The author writing Just downstream of the 301 Bridge, on an overcast day promising of drizzle, we are approached by an important-looking vessel with "Range Patrol" lettered on its hull. Pulling aside us, the two-man crew courteously advises us of the explosives exercises taking place at the U.S. Navy's Dahlgren weapons facility. So that is what the distant booms are all about! We are given navigational directions and told to monitor our radio for further instructions as we proceed down the river. Before leaving the area we are handed off to two more range boats whose crews ensure our safe passage.
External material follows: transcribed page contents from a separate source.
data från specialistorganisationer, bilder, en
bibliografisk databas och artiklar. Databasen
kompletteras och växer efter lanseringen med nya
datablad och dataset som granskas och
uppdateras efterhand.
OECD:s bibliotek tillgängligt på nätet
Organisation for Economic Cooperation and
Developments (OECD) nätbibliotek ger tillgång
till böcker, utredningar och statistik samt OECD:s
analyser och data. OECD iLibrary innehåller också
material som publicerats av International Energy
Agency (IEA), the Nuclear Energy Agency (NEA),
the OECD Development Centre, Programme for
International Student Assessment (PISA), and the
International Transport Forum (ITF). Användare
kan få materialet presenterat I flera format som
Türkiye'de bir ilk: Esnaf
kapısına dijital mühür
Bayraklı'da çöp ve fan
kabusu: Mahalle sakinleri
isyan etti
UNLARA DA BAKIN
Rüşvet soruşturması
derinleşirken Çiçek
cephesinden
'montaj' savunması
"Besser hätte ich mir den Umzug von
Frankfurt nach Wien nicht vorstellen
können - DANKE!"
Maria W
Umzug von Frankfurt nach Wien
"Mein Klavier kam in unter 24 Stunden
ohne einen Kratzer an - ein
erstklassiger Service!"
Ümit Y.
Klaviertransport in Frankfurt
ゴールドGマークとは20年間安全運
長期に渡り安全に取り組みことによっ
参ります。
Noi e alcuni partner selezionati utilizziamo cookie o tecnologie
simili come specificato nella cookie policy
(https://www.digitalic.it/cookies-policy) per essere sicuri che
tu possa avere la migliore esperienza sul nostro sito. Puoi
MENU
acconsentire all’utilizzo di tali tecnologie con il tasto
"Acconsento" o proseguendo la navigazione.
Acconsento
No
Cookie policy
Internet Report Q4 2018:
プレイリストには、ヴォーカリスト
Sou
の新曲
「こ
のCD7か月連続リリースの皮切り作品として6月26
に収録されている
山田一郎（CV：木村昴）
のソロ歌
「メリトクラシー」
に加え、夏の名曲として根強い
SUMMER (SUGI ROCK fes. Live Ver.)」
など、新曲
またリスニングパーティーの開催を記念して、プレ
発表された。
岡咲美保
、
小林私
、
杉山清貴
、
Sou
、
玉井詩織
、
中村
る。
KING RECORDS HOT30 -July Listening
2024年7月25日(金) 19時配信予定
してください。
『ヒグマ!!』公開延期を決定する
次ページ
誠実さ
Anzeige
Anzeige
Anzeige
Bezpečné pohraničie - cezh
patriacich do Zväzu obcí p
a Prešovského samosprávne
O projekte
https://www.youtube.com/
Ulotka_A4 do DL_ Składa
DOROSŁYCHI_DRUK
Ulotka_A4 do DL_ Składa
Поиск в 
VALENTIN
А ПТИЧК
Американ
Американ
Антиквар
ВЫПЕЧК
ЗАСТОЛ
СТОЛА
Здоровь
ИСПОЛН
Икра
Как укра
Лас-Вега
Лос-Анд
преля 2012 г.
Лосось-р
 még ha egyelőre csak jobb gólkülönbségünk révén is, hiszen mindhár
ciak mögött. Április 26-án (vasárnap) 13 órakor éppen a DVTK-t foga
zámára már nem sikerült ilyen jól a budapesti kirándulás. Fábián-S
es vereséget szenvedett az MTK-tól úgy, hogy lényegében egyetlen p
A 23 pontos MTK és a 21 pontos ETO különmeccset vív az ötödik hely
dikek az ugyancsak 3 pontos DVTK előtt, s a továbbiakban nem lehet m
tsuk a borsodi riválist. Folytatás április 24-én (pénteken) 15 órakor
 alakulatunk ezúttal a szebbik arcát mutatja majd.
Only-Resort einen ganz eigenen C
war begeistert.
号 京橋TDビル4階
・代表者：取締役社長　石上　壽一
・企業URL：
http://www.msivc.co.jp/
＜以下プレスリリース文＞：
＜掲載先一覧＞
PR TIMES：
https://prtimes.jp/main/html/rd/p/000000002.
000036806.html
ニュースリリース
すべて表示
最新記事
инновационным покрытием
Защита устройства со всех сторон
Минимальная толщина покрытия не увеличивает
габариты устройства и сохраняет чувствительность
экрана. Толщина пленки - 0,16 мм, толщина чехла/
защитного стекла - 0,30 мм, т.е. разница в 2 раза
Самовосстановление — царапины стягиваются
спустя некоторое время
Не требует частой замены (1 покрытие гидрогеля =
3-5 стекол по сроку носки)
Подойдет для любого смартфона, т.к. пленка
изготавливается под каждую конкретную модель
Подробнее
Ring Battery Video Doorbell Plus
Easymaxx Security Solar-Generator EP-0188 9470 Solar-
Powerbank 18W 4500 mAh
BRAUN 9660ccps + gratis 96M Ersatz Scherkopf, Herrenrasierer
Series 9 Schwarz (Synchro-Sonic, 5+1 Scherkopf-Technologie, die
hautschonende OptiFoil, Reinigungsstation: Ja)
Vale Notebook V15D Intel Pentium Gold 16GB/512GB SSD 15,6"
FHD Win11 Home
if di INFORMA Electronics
Our next stop along the Virginia shore is Colonial Beach, which clings to its 1920s-beach-resort aura. We spend the night tied up in Monroe Creek at a pier not far from the whimsically named Winkie Doodle Point. Before dark we stroll the park and boardwalk, enjoying dripping ice cream cones from the beachfront parlor.

The sunset this night is particularly stunning, and I take it in while cradled in Go-Go Girl's netting, lazily writing in my journal. Marybeth is reading, and the boys are playing scrabble in the cockpit. A few more days and our Potomac cruise will come to an end. We'll enjoy visiting a few other places like Coles Point and Kinsale, before sailing home. But for this brief moment time stands still. This historic river has captivated and engaged us and has been the perfect setting for a family sojourn. As the orange sun dips below the silently blazing western sky I place my hands behind my head and smile. Life is good.